С плачем и воем, выдирая кресла, матрацы, посуду из домов, как куски плоти из собственного тела, жители села управились с поставленной задачей за восемь минут и двадцать четыре секунды. Похвалив их за усердие, офицер предложил, не медля, выдать зачинщиков грабежа (о, он не был дипломатом, это румын!). Задумавшись, стояли крестьяне, и на лицах их не было хитрых усмешек, так привычных на лицах сельчанина Молдавии (экие Санчо Пансы). Глядя на них, Василий думал, — если не знать, чем они озадачены, можно решить, будто сельское вече отправляет письмо графу Толстому с вопросом: в чем же все‑таки смысл их убогой жизни. А Стелла улыбалась.
Молчание бесцеремонно нарушили солдаты, — по приказу офицеры вытащившие из строя каждого десятого, — они разложили бедолаг на земле и принялись стегать тех ремнями, стараясь попасть по лопаткам пряжкой. Среди наказуемых были и дети, и, не наблюдай Андроник, как это «наше будущее» выдирало гвозди из больничных стен, он бы их пожалел. О, да, пожалел. Но жизнь — штука, способствующая цинизму, не так ли?
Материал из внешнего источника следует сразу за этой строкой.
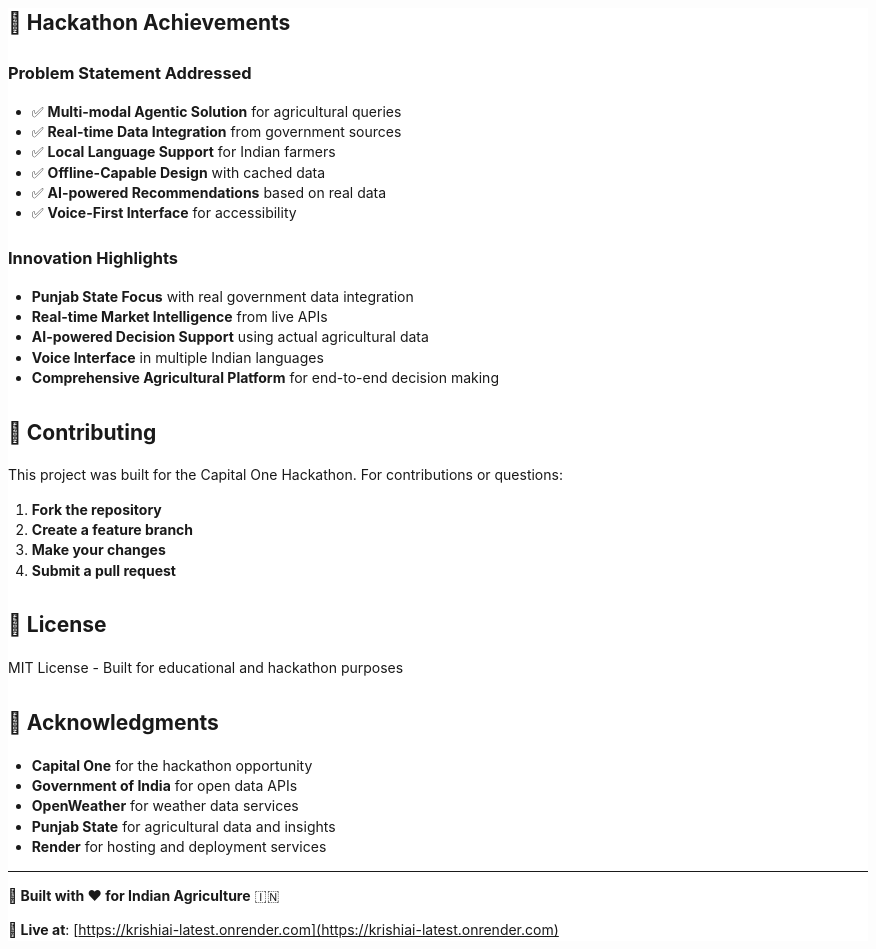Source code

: ## 🎉 **Hackathon Achievements**

### **Problem Statement Addressed**
- ✅ **Multi-modal Agentic Solution** for agricultural queries
- ✅ **Real-time Data Integration** from government sources
- ✅ **Local Language Support** for Indian farmers
- ✅ **Offline-Capable Design** with cached data
- ✅ **AI-powered Recommendations** based on real data
- ✅ **Voice-First Interface** for accessibility

### **Innovation Highlights**
- **Punjab State Focus** with real government data integration
- **Real-time Market Intelligence** from live APIs
- **AI-powered Decision Support** using actual agricultural data
- **Voice Interface** in multiple Indian languages
- **Comprehensive Agricultural Platform** for end-to-end decision making

## 🤝 **Contributing**

This project was built for the Capital One Hackathon. For contributions or questions:

1. **Fork the repository**
2. **Create a feature branch**
3. **Make your changes**
4. **Submit a pull request**

## 📄 **License**

MIT License - Built for educational and hackathon purposes

## 🙏 **Acknowledgments**

- **Capital One** for the hackathon opportunity
- **Government of India** for open data APIs
- **OpenWeather** for weather data services
- **Punjab State** for agricultural data and insights
- **Render** for hosting and deployment services

---

**🌾 Built with ❤️ for Indian Agriculture** 🇮🇳

**🚀 Live at**: [https://krishiai-latest.onrender.com](https://krishiai-latest.onrender.com)
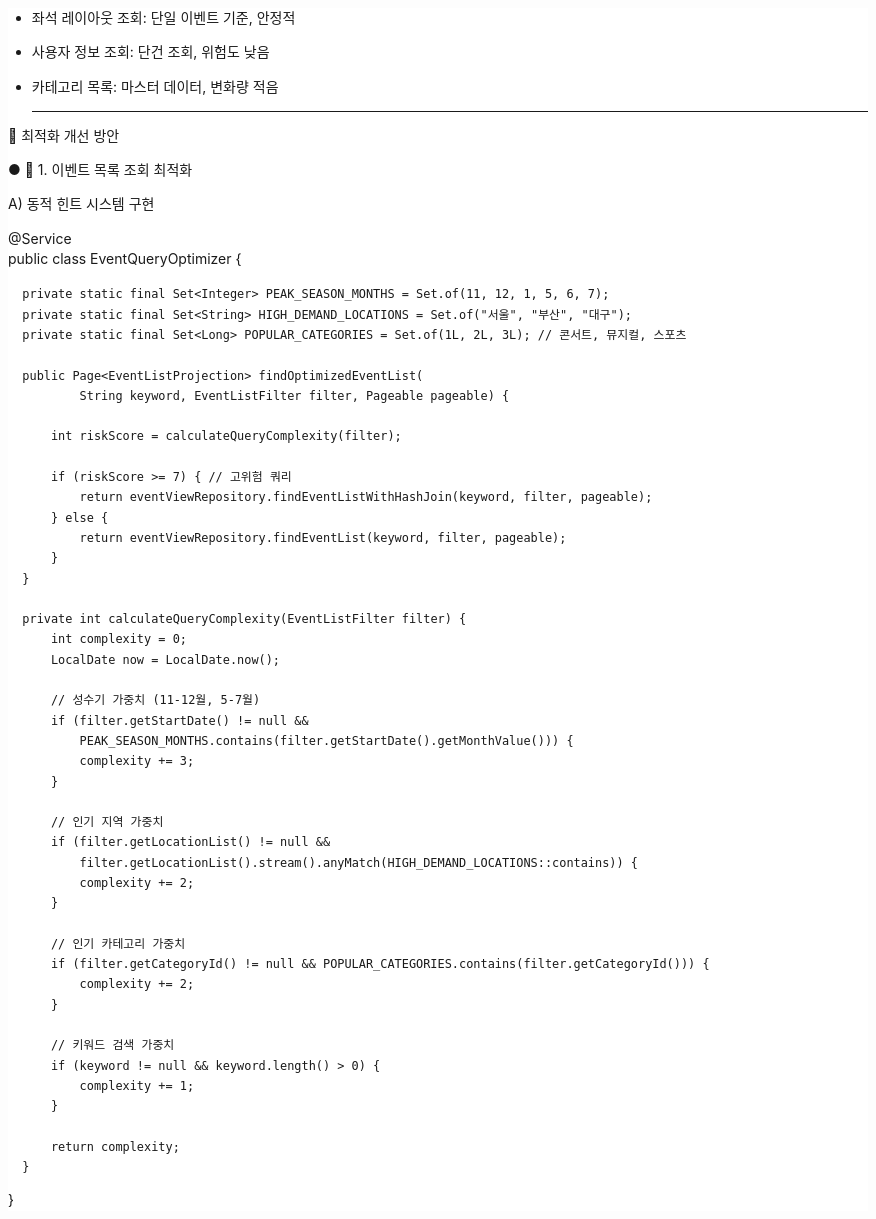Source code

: - 좌석 레이아웃 조회: 단일 이벤트 기준, 안정적
- 사용자 정보 조회: 단건 조회, 위험도 낮음
- 카테고리 목록: 마스터 데이터, 변화량 적음

  ---
🔧 최적화 개선 방안

● 🎯 1. 이벤트 목록 조회 최적화

A) 동적 힌트 시스템 구현

@Service                                                                                                                                                                            
public class EventQueryOptimizer {

      private static final Set<Integer> PEAK_SEASON_MONTHS = Set.of(11, 12, 1, 5, 6, 7);
      private static final Set<String> HIGH_DEMAND_LOCATIONS = Set.of("서울", "부산", "대구");
      private static final Set<Long> POPULAR_CATEGORIES = Set.of(1L, 2L, 3L); // 콘서트, 뮤지컬, 스포츠                                                                               

      public Page<EventListProjection> findOptimizedEventList(                                                                                                                        
              String keyword, EventListFilter filter, Pageable pageable) {

          int riskScore = calculateQueryComplexity(filter);

          if (riskScore >= 7) { // 고위험 쿼리                                                                                                                                        
              return eventViewRepository.findEventListWithHashJoin(keyword, filter, pageable);
          } else {
              return eventViewRepository.findEventList(keyword, filter, pageable);
          }
      }

      private int calculateQueryComplexity(EventListFilter filter) {
          int complexity = 0;
          LocalDate now = LocalDate.now();

          // 성수기 가중치 (11-12월, 5-7월)                                                                                                                                           
          if (filter.getStartDate() != null &&
              PEAK_SEASON_MONTHS.contains(filter.getStartDate().getMonthValue())) {
              complexity += 3;
          }

          // 인기 지역 가중치                                                                                                                                                         
          if (filter.getLocationList() != null &&
              filter.getLocationList().stream().anyMatch(HIGH_DEMAND_LOCATIONS::contains)) {
              complexity += 2;
          }

          // 인기 카테고리 가중치                                                                                                                                                     
          if (filter.getCategoryId() != null && POPULAR_CATEGORIES.contains(filter.getCategoryId())) {
              complexity += 2;
          }

          // 키워드 검색 가중치                                                                                                                                                       
          if (keyword != null && keyword.length() > 0) {
              complexity += 1;
          }

          return complexity;
      }
}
Особенно — цинизму управляющего разграбленным сумасшедшим домом. Самого Андроника охватили смешанные чувства: возбуждение, страх, его чуть лихорадило, хотелось почему‑то улыбнуться, чуть кружилась голова… Он не знал еще, что именно так чувствует себя слабый человек, при котором сильный мстит его, слабого, обидчику. Наконец, порка закончилась, и подводы с имуществом выехали из села. У больницы они остановились, и офицер махнул рукой, — слезайте! — сказав что‑то на румынском.